### WHAT TO WORK ON
Convert the entries, starting at the line that contains "pose: elev=347.5 azim=325.9" and ending at the end of the entries, into a numbered list with no blank lines, and leave the pictures out.

====

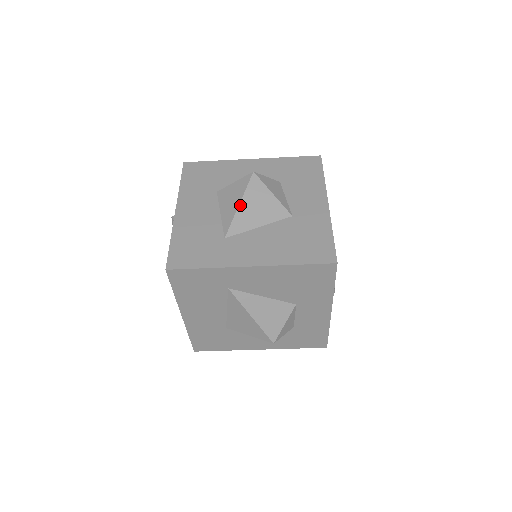
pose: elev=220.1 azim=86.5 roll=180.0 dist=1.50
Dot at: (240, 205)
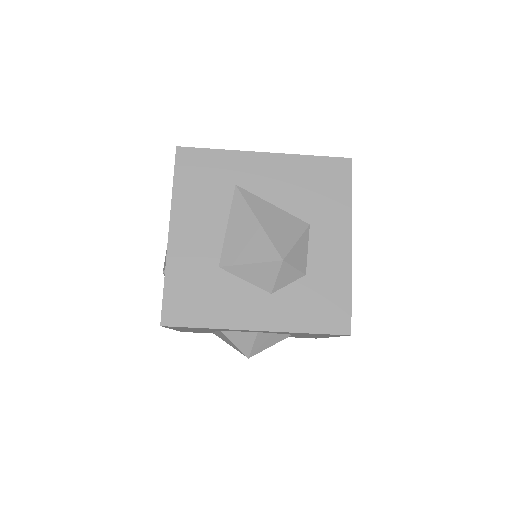
Dot at: occluded
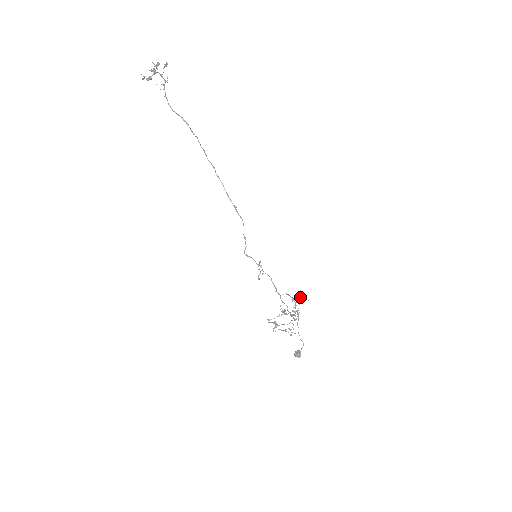
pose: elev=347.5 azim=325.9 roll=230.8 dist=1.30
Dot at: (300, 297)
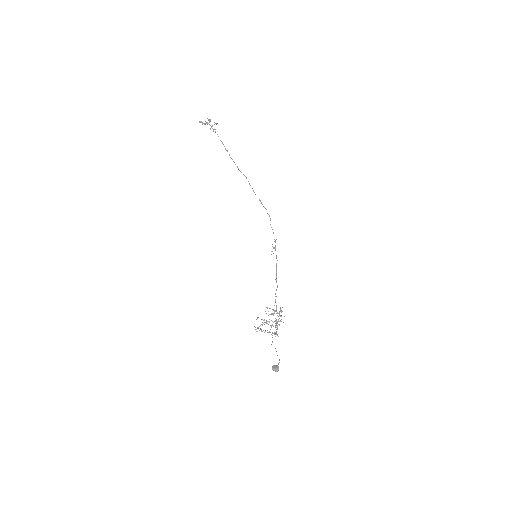
Dot at: (281, 311)
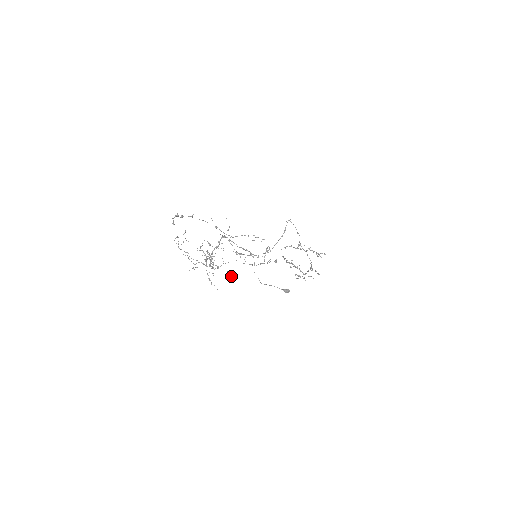
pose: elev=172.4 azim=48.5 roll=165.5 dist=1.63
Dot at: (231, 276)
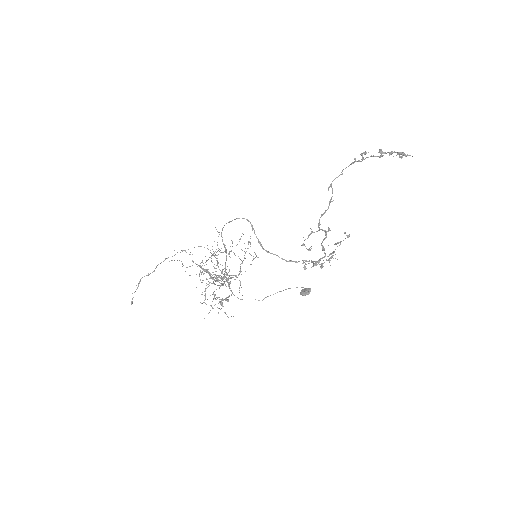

====

### TASK OUTPUT
1. pose: elev=347.5 azim=325.9 roll=230.8 dist=1.30
2. Dot at: (300, 297)
3. Dot at: (281, 311)
4. pose: elev=172.4 azim=48.5 roll=165.5 dist=1.63
5. Dot at: (231, 276)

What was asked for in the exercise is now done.